Would you output the whole listing below, exactly as it reads?
--- SUPPLIED MATERIAL Enclosed Below ---
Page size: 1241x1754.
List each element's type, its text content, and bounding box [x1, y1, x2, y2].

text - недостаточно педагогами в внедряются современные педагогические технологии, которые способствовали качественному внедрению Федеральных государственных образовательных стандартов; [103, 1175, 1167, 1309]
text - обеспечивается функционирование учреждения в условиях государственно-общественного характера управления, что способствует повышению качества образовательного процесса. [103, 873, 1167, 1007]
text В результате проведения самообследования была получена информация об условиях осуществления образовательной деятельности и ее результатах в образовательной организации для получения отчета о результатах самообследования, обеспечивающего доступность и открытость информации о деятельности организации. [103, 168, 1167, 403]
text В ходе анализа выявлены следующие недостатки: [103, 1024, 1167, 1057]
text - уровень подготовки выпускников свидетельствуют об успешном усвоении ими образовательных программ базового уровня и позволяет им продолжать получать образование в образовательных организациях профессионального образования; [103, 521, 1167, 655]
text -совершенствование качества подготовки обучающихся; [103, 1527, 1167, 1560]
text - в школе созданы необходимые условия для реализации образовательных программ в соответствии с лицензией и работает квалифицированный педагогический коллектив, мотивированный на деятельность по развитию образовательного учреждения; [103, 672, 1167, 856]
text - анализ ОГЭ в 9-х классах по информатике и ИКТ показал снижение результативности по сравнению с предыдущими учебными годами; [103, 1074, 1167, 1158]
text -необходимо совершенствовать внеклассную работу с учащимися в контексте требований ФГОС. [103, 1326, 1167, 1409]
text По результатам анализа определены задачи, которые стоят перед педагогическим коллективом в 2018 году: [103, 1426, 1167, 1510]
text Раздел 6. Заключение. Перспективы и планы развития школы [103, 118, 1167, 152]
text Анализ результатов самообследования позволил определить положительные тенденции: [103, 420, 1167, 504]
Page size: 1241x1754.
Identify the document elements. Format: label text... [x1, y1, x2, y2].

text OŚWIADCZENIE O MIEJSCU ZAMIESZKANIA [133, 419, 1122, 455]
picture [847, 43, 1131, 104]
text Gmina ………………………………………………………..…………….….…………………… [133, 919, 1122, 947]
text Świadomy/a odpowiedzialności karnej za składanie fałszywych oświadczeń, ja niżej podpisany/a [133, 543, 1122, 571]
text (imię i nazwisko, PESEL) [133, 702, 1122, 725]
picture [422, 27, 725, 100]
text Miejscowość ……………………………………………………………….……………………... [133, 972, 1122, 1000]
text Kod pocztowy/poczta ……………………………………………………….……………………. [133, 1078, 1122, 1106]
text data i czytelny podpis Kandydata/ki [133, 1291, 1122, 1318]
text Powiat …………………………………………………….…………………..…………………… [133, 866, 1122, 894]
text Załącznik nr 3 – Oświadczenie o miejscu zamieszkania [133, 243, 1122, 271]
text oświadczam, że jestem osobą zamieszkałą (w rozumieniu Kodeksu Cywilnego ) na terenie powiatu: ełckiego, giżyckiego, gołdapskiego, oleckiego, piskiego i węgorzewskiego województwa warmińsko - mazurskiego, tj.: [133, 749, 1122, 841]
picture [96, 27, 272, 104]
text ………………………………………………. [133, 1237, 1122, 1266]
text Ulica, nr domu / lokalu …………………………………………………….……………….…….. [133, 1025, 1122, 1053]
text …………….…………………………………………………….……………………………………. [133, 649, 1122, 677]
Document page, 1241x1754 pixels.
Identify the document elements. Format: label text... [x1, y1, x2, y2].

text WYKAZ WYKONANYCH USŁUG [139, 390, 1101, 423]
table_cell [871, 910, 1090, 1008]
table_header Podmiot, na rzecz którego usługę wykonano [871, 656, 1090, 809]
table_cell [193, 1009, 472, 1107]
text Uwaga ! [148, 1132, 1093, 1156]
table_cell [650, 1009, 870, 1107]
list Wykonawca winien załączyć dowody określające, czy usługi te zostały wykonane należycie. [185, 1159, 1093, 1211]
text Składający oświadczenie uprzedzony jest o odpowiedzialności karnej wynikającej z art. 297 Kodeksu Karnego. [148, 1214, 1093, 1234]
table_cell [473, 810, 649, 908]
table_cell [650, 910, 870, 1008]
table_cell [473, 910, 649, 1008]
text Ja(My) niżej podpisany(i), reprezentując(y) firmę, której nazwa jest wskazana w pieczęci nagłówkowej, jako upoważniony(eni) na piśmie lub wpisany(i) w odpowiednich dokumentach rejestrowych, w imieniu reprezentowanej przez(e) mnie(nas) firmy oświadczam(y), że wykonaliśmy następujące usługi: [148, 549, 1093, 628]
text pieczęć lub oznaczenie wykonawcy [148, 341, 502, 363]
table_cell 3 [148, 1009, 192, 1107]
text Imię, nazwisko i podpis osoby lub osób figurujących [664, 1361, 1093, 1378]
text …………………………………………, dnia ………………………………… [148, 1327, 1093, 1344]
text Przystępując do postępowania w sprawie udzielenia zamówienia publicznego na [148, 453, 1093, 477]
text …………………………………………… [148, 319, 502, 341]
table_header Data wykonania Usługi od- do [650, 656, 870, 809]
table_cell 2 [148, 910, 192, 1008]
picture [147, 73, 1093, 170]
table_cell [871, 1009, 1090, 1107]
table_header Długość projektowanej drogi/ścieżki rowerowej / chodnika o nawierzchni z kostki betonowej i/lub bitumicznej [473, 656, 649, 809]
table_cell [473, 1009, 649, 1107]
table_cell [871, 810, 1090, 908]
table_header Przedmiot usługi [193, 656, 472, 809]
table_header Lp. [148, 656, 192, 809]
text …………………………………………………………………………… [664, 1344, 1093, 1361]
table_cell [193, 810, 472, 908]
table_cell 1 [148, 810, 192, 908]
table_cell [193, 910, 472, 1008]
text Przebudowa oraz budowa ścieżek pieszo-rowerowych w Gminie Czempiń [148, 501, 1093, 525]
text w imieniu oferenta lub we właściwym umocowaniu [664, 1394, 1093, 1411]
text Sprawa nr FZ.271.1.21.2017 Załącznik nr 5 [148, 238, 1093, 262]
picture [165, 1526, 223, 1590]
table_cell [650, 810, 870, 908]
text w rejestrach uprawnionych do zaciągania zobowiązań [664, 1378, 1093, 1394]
--- End of Enclosed SUPPLIED MATERIAL ---
■ SOLUTION TO THIS EXERCISE
Page size: 1241x1754.
List each element's type, its text content, and bounding box [x1, y1, x2, y2].

text - недостаточно педагогами в внедряются современные педагогические технологии, которые способствовали качественному внедрению Федеральных государственных образовательных стандартов; [103, 1175, 1167, 1309]
text - обеспечивается функционирование учреждения в условиях государственно-общественного характера управления, что способствует повышению качества образовательного процесса. [103, 873, 1167, 1007]
text В результате проведения самообследования была получена информация об условиях осуществления образовательной деятельности и ее результатах в образовательной организации для получения отчета о результатах самообследования, обеспечивающего доступность и открытость информации о деятельности организации. [103, 168, 1167, 403]
text В ходе анализа выявлены следующие недостатки: [103, 1024, 1167, 1057]
text - уровень подготовки выпускников свидетельствуют об успешном усвоении ими образовательных программ базового уровня и позволяет им продолжать получать образование в образовательных организациях профессионального образования; [103, 521, 1167, 655]
text -совершенствование качества подготовки обучающихся; [103, 1527, 1167, 1560]
text - в школе созданы необходимые условия для реализации образовательных программ в соответствии с лицензией и работает квалифицированный педагогический коллектив, мотивированный на деятельность по развитию образовательного учреждения; [103, 672, 1167, 856]
text - анализ ОГЭ в 9-х классах по информатике и ИКТ показал снижение результативности по сравнению с предыдущими учебными годами; [103, 1074, 1167, 1158]
text -необходимо совершенствовать внеклассную работу с учащимися в контексте требований ФГОС. [103, 1326, 1167, 1409]
text По результатам анализа определены задачи, которые стоят перед педагогическим коллективом в 2018 году: [103, 1426, 1167, 1510]
text Раздел 6. Заключение. Перспективы и планы развития школы [103, 118, 1167, 152]
text Анализ результатов самообследования позволил определить положительные тенденции: [103, 420, 1167, 504]
Page size: 1241x1754.
Identify the document elements. Format: label text... [x1, y1, x2, y2].

text OŚWIADCZENIE O MIEJSCU ZAMIESZKANIA [133, 419, 1122, 455]
picture [847, 43, 1131, 104]
text Gmina ………………………………………………………..…………….….…………………… [133, 919, 1122, 947]
text Świadomy/a odpowiedzialności karnej za składanie fałszywych oświadczeń, ja niżej podpisany/a [133, 543, 1122, 571]
text (imię i nazwisko, PESEL) [133, 702, 1122, 725]
picture [422, 27, 725, 100]
text Miejscowość ……………………………………………………………….……………………... [133, 972, 1122, 1000]
text Kod pocztowy/poczta ……………………………………………………….……………………. [133, 1078, 1122, 1106]
text data i czytelny podpis Kandydata/ki [133, 1291, 1122, 1318]
text Powiat …………………………………………………….…………………..…………………… [133, 866, 1122, 894]
text Załącznik nr 3 – Oświadczenie o miejscu zamieszkania [133, 243, 1122, 271]
text oświadczam, że jestem osobą zamieszkałą (w rozumieniu Kodeksu Cywilnego ) na terenie powiatu: ełckiego, giżyckiego, gołdapskiego, oleckiego, piskiego i węgorzewskiego województwa warmińsko - mazurskiego, tj.: [133, 749, 1122, 841]
picture [96, 27, 272, 104]
text ………………………………………………. [133, 1237, 1122, 1266]
text Ulica, nr domu / lokalu …………………………………………………….……………….…….. [133, 1025, 1122, 1053]
text …………….…………………………………………………….……………………………………. [133, 649, 1122, 677]
Document page, 1241x1754 pixels.
Identify the document elements. Format: label text... [x1, y1, x2, y2].

text WYKAZ WYKONANYCH USŁUG [139, 390, 1101, 423]
table_cell [871, 910, 1090, 1008]
table_header Podmiot, na rzecz którego usługę wykonano [871, 656, 1090, 809]
table_cell [193, 1009, 472, 1107]
text Uwaga ! [148, 1132, 1093, 1156]
table_cell [650, 1009, 870, 1107]
list Wykonawca winien załączyć dowody określające, czy usługi te zostały wykonane należycie. [185, 1159, 1093, 1211]
text Składający oświadczenie uprzedzony jest o odpowiedzialności karnej wynikającej z art. 297 Kodeksu Karnego. [148, 1214, 1093, 1234]
table_cell [473, 810, 649, 908]
table_cell [650, 910, 870, 1008]
table_cell [473, 910, 649, 1008]
text Ja(My) niżej podpisany(i), reprezentując(y) firmę, której nazwa jest wskazana w pieczęci nagłówkowej, jako upoważniony(eni) na piśmie lub wpisany(i) w odpowiednich dokumentach rejestrowych, w imieniu reprezentowanej przez(e) mnie(nas) firmy oświadczam(y), że wykonaliśmy następujące usługi: [148, 549, 1093, 628]
text pieczęć lub oznaczenie wykonawcy [148, 341, 502, 363]
table_cell 3 [148, 1009, 192, 1107]
text Imię, nazwisko i podpis osoby lub osób figurujących [664, 1361, 1093, 1378]
text …………………………………………, dnia ………………………………… [148, 1327, 1093, 1344]
text Przystępując do postępowania w sprawie udzielenia zamówienia publicznego na [148, 453, 1093, 477]
text …………………………………………… [148, 319, 502, 341]
table_header Data wykonania Usługi od- do [650, 656, 870, 809]
table_cell 2 [148, 910, 192, 1008]
picture [147, 73, 1093, 170]
table_cell [871, 1009, 1090, 1107]
table_header Długość projektowanej drogi/ścieżki rowerowej / chodnika o nawierzchni z kostki betonowej i/lub bitumicznej [473, 656, 649, 809]
table_cell [473, 1009, 649, 1107]
table_cell [871, 810, 1090, 908]
table_header Przedmiot usługi [193, 656, 472, 809]
table_header Lp. [148, 656, 192, 809]
text …………………………………………………………………………… [664, 1344, 1093, 1361]
table_cell [193, 810, 472, 908]
table_cell 1 [148, 810, 192, 908]
table_cell [193, 910, 472, 1008]
text Przebudowa oraz budowa ścieżek pieszo-rowerowych w Gminie Czempiń [148, 501, 1093, 525]
text w imieniu oferenta lub we właściwym umocowaniu [664, 1394, 1093, 1411]
text Sprawa nr FZ.271.1.21.2017 Załącznik nr 5 [148, 238, 1093, 262]
picture [165, 1526, 223, 1590]
table_cell [650, 810, 870, 908]
text w rejestrach uprawnionych do zaciągania zobowiązań [664, 1378, 1093, 1394]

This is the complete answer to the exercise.